Dorrit's Reviews > The Red Market: On the Trail of the World's Organ Brokers, Bone Thieves, Blood Farmers, and Child Traffickers
The Red Market: On the Trail of the World's Organ Brokers, Bone Thieves, Blood Farmers, and Child Traffickers
by Scott Carney
by Scott Carney
I was disappointed in The Red Market. It's thesis, I think, is that we ought to bring absolute transparency to any transaction (whether altruistic or commercial) that involves human tissue. That seems like a worthy and appropriate argument but, unfortunately, it was rather muddled in this book. Although Scott Carney makes a point to repeat the call for transparency at regular intervals, there were also long stretches where he really appeared to be arguing for a crackdown on the black market in human tissues interspersed with observations that obtaining enough tissue to meet current demand would be nearly impossible if we truly relied exclusively on altruistic rather than commercial motives.

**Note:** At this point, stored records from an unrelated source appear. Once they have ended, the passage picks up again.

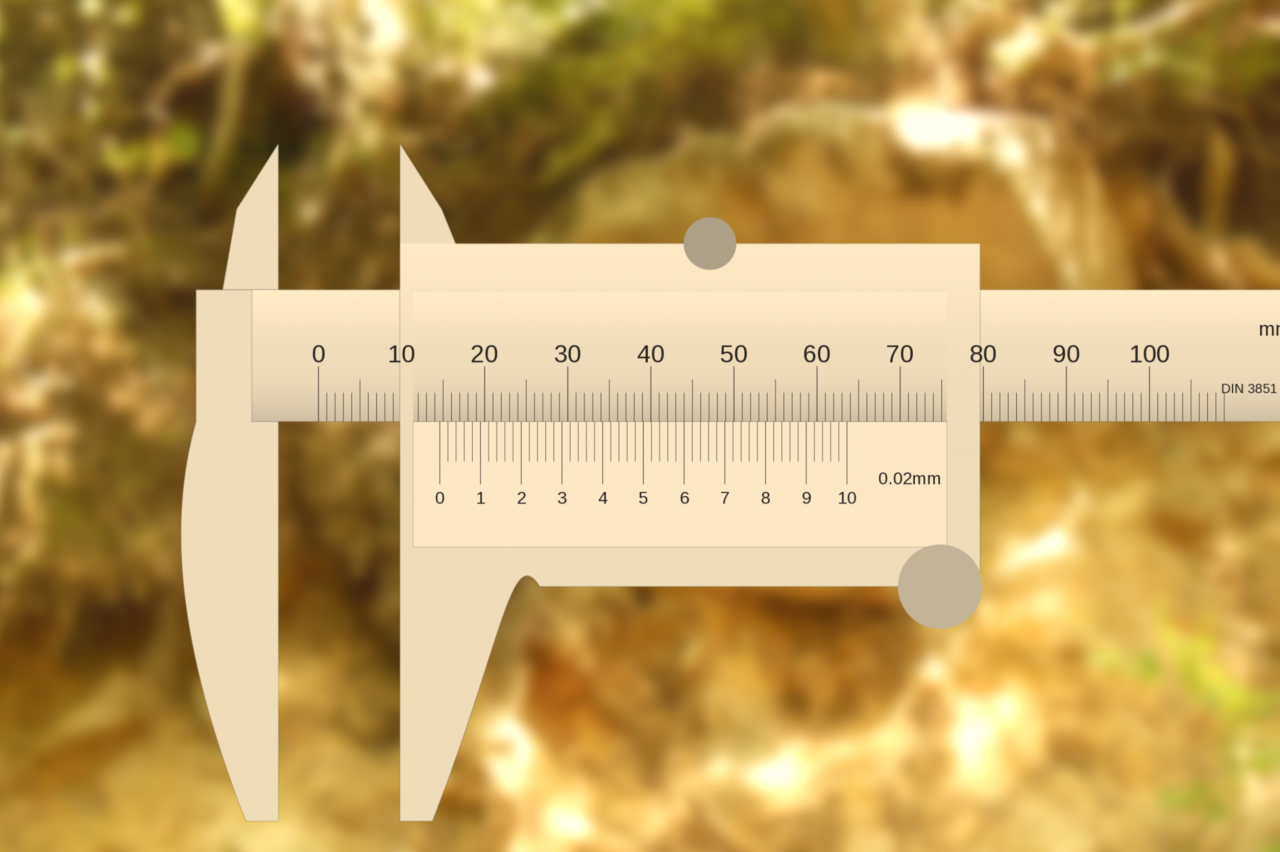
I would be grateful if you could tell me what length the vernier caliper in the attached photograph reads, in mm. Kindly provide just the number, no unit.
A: 14.6
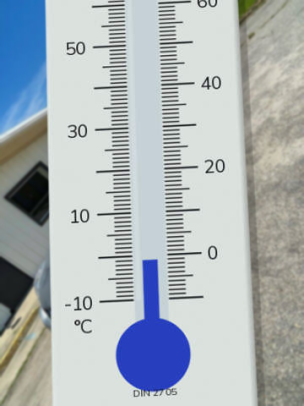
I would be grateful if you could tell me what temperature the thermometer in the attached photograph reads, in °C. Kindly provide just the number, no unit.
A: -1
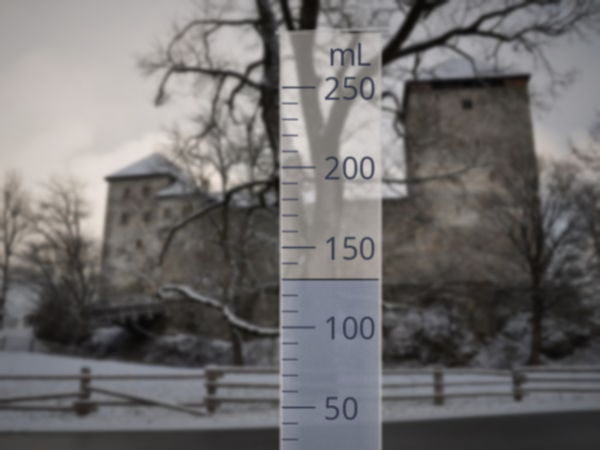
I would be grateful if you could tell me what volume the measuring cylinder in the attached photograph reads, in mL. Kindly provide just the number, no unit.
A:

While most chapters recount the gruesome, exploitative practices that supply the black market which are calculated to make you want to shut it down, some, such as the chapter on hair seemed entirely out of place. It's not remotely clear to me why there should be a problem with a temple in India selling hair willingly given by pilgrims, nor even why a client getting a weave at a salon in New York should care what specific individual offered the hair she's buying. The inclusion of the chapter, especially at the end of the book was a poor choice that weakened the already limited persuasive value of the book as a whole. If anything this book actually weakened my belief that there should not be a commercial market for human parts of any sort.